** START SELECTION **

Monday, December 23, 2013

Thirteen Best Poetry Books I read in 2013: El Dorado by Peter Campion

I read a lot of poetry collections in 2013.  In addition to the fifty-some-odd published books, I read two-hundred unpublished manuscripts, searching, along with the other editors of Trio House Press, for the best work that we could find to publish.  I found a lot of good poems in more books that I have time to list or write about.  But far fewer books impressed me as complete works, every poem earning its place in the manuscript, contributing to the larger work as if it were one long poem, as well as standing on its own.  I've come up with thirteen books that did it for me.  They were not all released in 2013 (some were), but that's when I got around to reading (or re-reading) them.

Here are the books.  After the list is a brief review of one of them, Peter Campion's El Dorado.  In the next twelve posts, I will review the remaining books.  Perhaps you've read some of them.  Perhaps you'd like to do your own list.  Feel free to join in on the comment section.  Note:  I've already written about some of them, and in those cases, I'll be elaborating on what I have taken (or can take) from them for my own work.  They are listed in the approximate order that I read them, beginning with a copy of the original issue of Awake which I read in January (and re-read when I purchased my copy reissued by Carnegie Mellon), and ending with El Dorado, which I just finished today.

** END SELECTION **

* [EXERCISE DESCRIPTION] Transcribe, word for word, the passage of the blog post on the year's best poetry books that begins at the words "Here are the" and stops after "just finished today.". The records that come next play no part in this exercise.

** START RECORDS SHOWN **

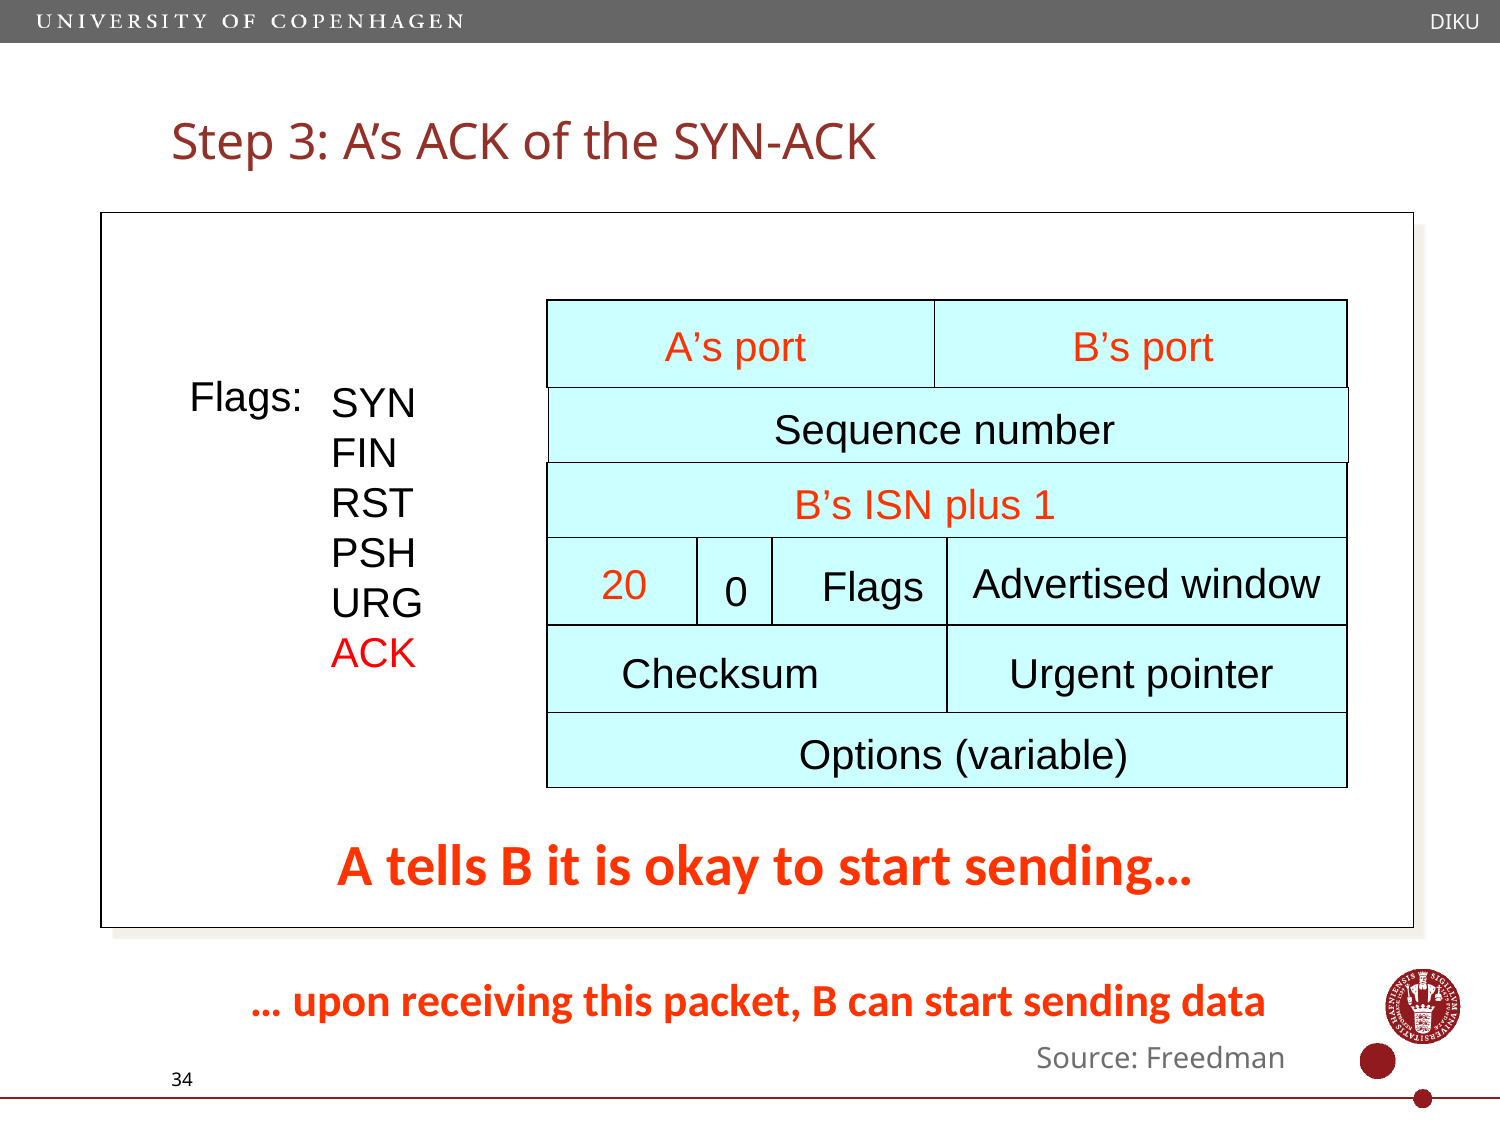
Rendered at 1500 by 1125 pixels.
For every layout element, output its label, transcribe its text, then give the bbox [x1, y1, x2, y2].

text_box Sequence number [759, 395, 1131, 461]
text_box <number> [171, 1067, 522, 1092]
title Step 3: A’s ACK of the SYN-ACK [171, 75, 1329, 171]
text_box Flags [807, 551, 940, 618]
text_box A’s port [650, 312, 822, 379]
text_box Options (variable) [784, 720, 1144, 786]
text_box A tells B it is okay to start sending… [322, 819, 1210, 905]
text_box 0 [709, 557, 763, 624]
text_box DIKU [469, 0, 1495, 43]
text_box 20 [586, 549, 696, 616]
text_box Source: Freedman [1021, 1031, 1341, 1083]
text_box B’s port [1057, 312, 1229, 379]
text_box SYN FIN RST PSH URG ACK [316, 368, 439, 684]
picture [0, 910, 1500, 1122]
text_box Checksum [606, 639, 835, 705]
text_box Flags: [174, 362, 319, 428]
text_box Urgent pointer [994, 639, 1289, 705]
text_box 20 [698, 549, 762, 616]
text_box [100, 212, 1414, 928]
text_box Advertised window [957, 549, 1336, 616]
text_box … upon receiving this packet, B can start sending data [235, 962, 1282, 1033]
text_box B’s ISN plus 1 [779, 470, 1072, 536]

** END RECORDS SHOWN **

* [COMPLETE ANSWER]
Here are the books.  After the list is a brief review of one of them, Peter Campion's El Dorado.  In the next twelve posts, I will review the remaining books.  Perhaps you've read some of them.  Perhaps you'd like to do your own list.  Feel free to join in on the comment section.  Note:  I've already written about some of them, and in those cases, I'll be elaborating on what I have taken (or can take) from them for my own work.  They are listed in the approximate order that I read them, beginning with a copy of the original issue of Awake which I read in January (and re-read when I purchased my copy reissued by Carnegie Mellon), and ending with El Dorado, which I just finished today.